Les modèles ouverts permettent : la transparence (tu peux inspecter ce que le modèle fait), la confidentialité (tes données ne quittent jamais ton infrastructure), la personnalisation (ajustement fin pour tes besoins spécifiques), le contrôle des coûts (pas de frais par token), la recherche (le monde académique peut étudier et améliorer les modèles), la compétition (prévient le monopole), et la fiabilité (pas de dépendance à la disponibilité ou aux politiques d'un fournisseur).
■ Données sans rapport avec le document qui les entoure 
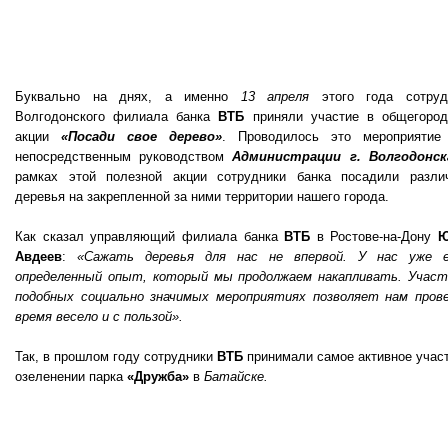
Буквально на днях, а именно
13 апреля
этого года сотруд
Волгодонского филиала банка
ВТБ
приняли участие в общегород
акции
«Посади свое дерево»
. Проводилось это мероприятие
непосредственным руководством
Администрации г. Волгодонск
рамках этой полезной акции сотрудники банка посадили разли
деревья на закрепленной за ними территории нашего города.
Как сказал управляющий филиала банка
ВТБ
в Ростове-на-Дону
Ю
Авдеев
:
«Сажать деревья для нас не впервой. У нас уже 
определенный опыт, который мы продолжаем накапливать. Участ
подобных социально значимых мероприятиях позволяет нам пров
время весело и с пользой».
Так, в прошлом году сотрудники
ВТБ
принимали самое активное участ
озеленении парка
«Дружба»
в
Батайске.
La communauté open source a démontré une capacité remarquable à construire des inférences efficaces (llama.cpp), des outils d'ajustement fin (PEFT, TRL) et des variantes de modèles.
Les modèles fermés permettent : des contrôles de sécurité (le fournisseur peut appliquer des politiques d'utilisation), un déploiement responsable (surveillance des abus), des mises à jour rapides des capacités (les utilisateurs reçoivent les améliorations sans redéploiement), et la responsabilité (une entité responsable derrière le modèle). L'argument sécuritaire est le plus fort à la frontière : les modèles les plus capables présentent le plus de potentiel d'abus, et une fois les poids publiés, les garde-fous de sécurité peuvent être retirés par n'importe qui. C'est pourquoi la plupart des modèles de frontière restent en API seulement.